Appuyé contre l'encadrement de la porte, Chopin regarda Liszt et Maurice, tous deux assis sur le canapé avec une lettre sous les yeux, qu'ils levèrent aussitôt vers lui.

- Je fais lire à Maurice cette lettre odieuse me concernant que Mendelssohn t'avait envoyé.

- C'est seulement une lettre... déclara-t-il en s'approchant. Elle a pu être écrite avec impulsion. Allons, laissez ça.

- Je voulais seulement lui montrer qu'il était justement tout aussi insupportable à l'écrit qu'en face à face.

- Vous l'avez rencontré?

- Oui, mais il a très vite fui à la grande répartie de Maurice.

- Qu'avez-vous encore fait...

- C'était pour lui rendre cette fois où il avait tenté de me faire peur au jardin du Luxembourg.

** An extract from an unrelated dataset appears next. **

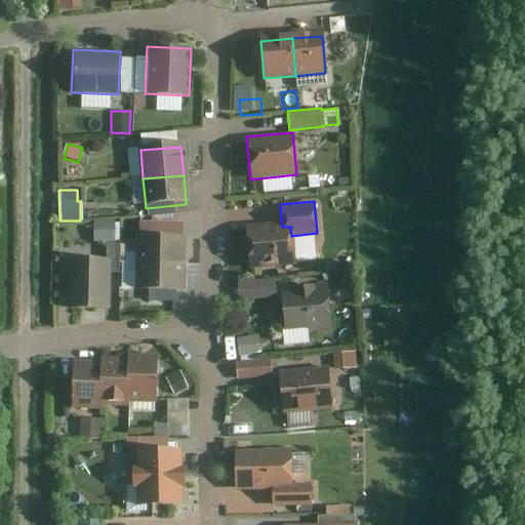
[(96,220),(96,240),(120,240),(120,220),(96,220)]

- Nous lui avons seulement fait goûter sa propre fourberie.

- Je pensais que votre rivalité s'était atténuée. Pourquoi ne pas être bons amis comme auparavant?

- Je le serais volontiers s'il cessait de m'insulter dans des lettres perfides comme celles-ci et m'admirait comme il le faisait justement auparavant!

- Il y a un juste milieu. Et toi tu es toujours susceptible.

- Bien sûr, toi on ne te fait jamais de mauvaises critiques!

Il jeta un œil à la feuille que le garçon tenait entre les mains.

- Je vois, tu relis cette lettre-ci. Tu sais, il n'y parle pas de toi, mais de ton jeu. Nous en avons déjà parlé.

- Je suis un pianiste renommé. Quand on insulte mon jeu, mon talent, l'on insulte ma personne.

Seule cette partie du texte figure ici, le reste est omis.